Criado para simular a experiência do “terramoto” de 1755, Quake revela potencial de uso intensivo de informações em áreas pouco exploradas
Por Renato Müller
A ideia é simples de explicar: um museu dedicado a contar a história do terremoto que arrasou Lisboa exatos 267 anos atrás. Idealizado por dois profissionais sem experiência prévia em museologia, porém, o Quake vai muito além do storytelling tradicional e propõe uma experiência imersiva – que irá se tornar muito mais imersiva ao longo do tempo, a partir dos dados dos visitantes.
Esse ainda é um potencial inexplorado. “Em um primeiro momento, nos focamos em desenvolver uma experiência cientificamente sólida e sensorialmente interessante”, afirma Ricardo Clemente, um dos fundadores.
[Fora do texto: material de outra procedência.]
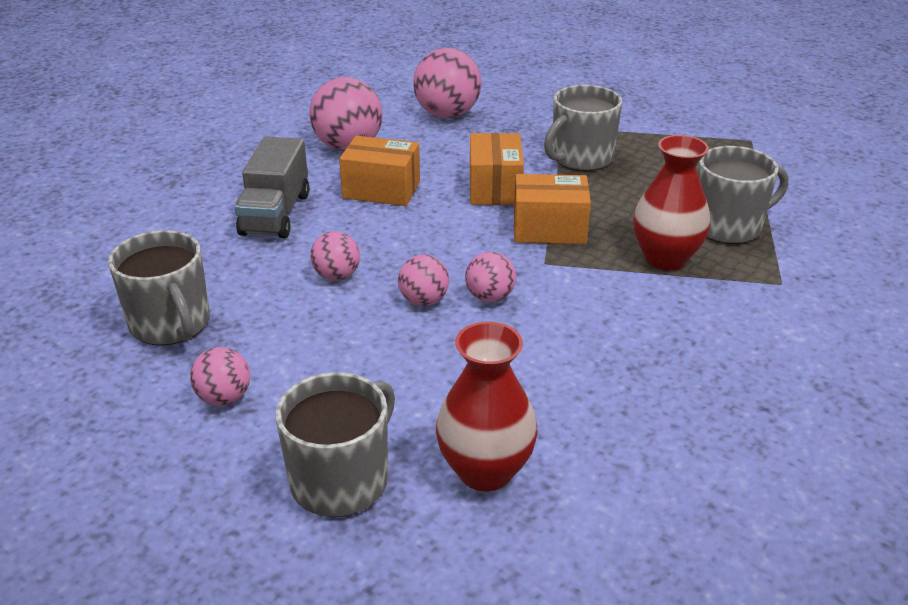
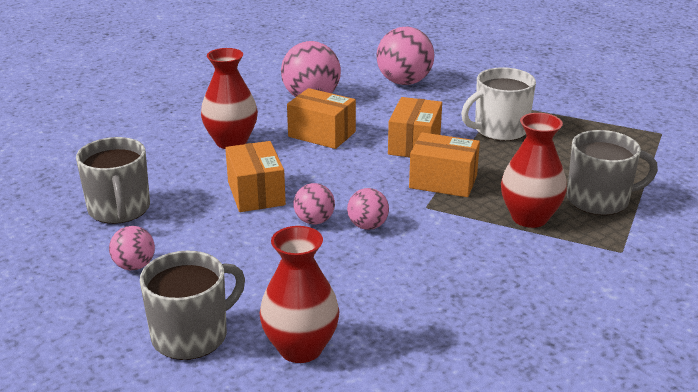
camera: 15 degrees right, 5 degrees down
(275, 214) = (231, 142): grey truck -> red vase
(337, 276) = (256, 193): pink ball -> orange box
(581, 158) = (499, 130): grey mug -> white mug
Ele saiu de uma carreira no setor de publicidade para empreender contando histórias de um jeito diferente, enquanto sua sócia Maria João Marques veio do setor de comércio exterior. A dupla guia um time de historiadores e sismólogos para reviver o dia 1º de novembro de 1755 em detalhes – mas com rigor ao que se conhece e atenção aos detalhes.
Estudos indicam que entre 12 mil e 40 mil pessoas morreram no terremoto, que, seguido por um tsunami e incêndios, transformou a Lisboa de 200 mil habitantes em ruínas. Na esteira desse cataclisma viriam mudanças políticas, econômicas, religiosas e culturais que transformariam Lisboa, Portugal, o Brasil e o mundo. “Talvez a Revolução Francesa não tivesse acontecido daquela maneira se Voltaire não tivesse colocado o Cândido do seu livro no meio do terremoto”, diz Clemente.
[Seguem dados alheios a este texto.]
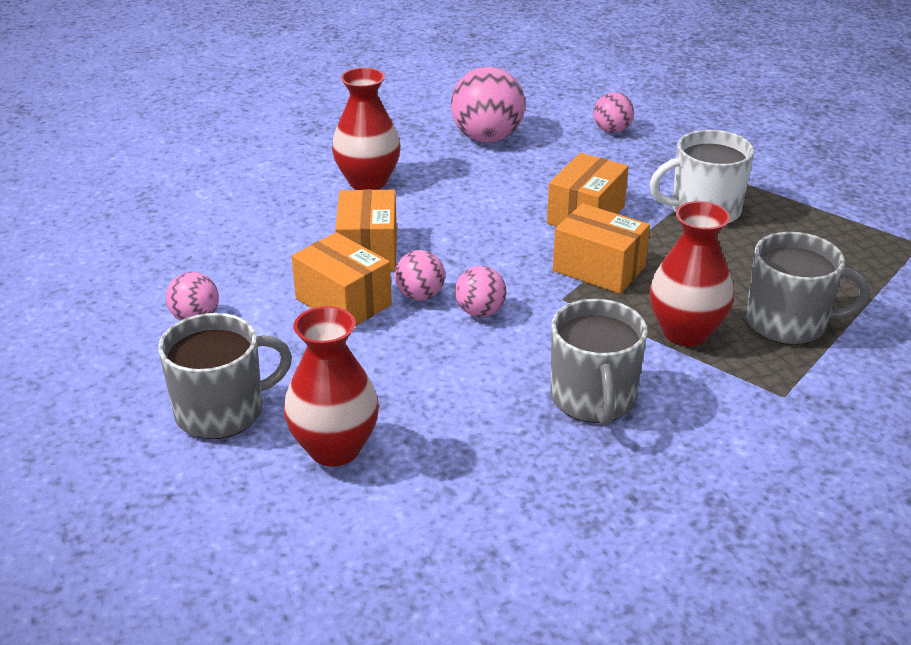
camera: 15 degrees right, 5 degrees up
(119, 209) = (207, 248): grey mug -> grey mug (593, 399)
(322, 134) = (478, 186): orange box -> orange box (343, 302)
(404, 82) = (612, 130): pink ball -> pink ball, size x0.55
Olhar o passado para fazer o futuro
Com 10 ambientes espalhados em 1.800 metros quadrados, o Quake usa projeções mapeadas e estímulos sensoriais (de ventiladores a diferentes temperaturas em cada área) para mergulhar o visitante em uma “missão de volta ao tempo” para entender o que aconteceu em 1755. O mote “espere o inesperado”, que dita os rumos do museu, tem uma função que vai além do marketing: algum dia, Lisboa será atingida por outro terremoto – e é preciso estar preparado para ele.
Por isso, a experiência começa explicando como terremotos são formados, simula o abalo de San Francisco em 1906, mostra o impacto devastador no Japão em 2011 (aquele da usina de Fukushima…) e então convida para uma viagem no tempo. O visitante passeia na Lisboa de 1755, entra em uma missa e então enfrenta o terremoto. Depois disso, vê as consequências na cidade e entende as transformações que ocorreram na vida cotidiana, sociedade, economia e política.
Em cada ponto desse trajeto, uma pulseira recebida na entrada é usada para que os visitantes tirem fotos ou recebam posteriormente mais dados sobre aspectos específicos da experiência. E é aí que está o grande potencial de evolução do Quake: as próximas iterações podem usar dados como os idiomas mais acessados, ou entender que os visitantes se interessam mais por determinada área da experiência para entregar viagens cada vez mais positivas.
“Não temos dúvida de que temos um imenso potencial a trabalhar”, afirma Clemente. “Estamos ainda arranhando a superfície”. De fato, com pouco mais de seis meses de operação, o negócio vem aumentando constantemente o volume de visitantes – até agora foram mais de 50 mil pessoas. E embora Clemente diga que o uso de dados será anonimizado por conta dos parâmetros da GDPR, as oportunidades são enormes. “A ideia é entender o comportamento em cada sala, seja para oferecer conteúdo adicional após a visita ou mesmo para determinar gaps no nosso storytelling”, comenta. “Além disso, temos a condição de perceber quais aspectos da visita mais chamam a atenção. As possibilidades são enormes”, afirma.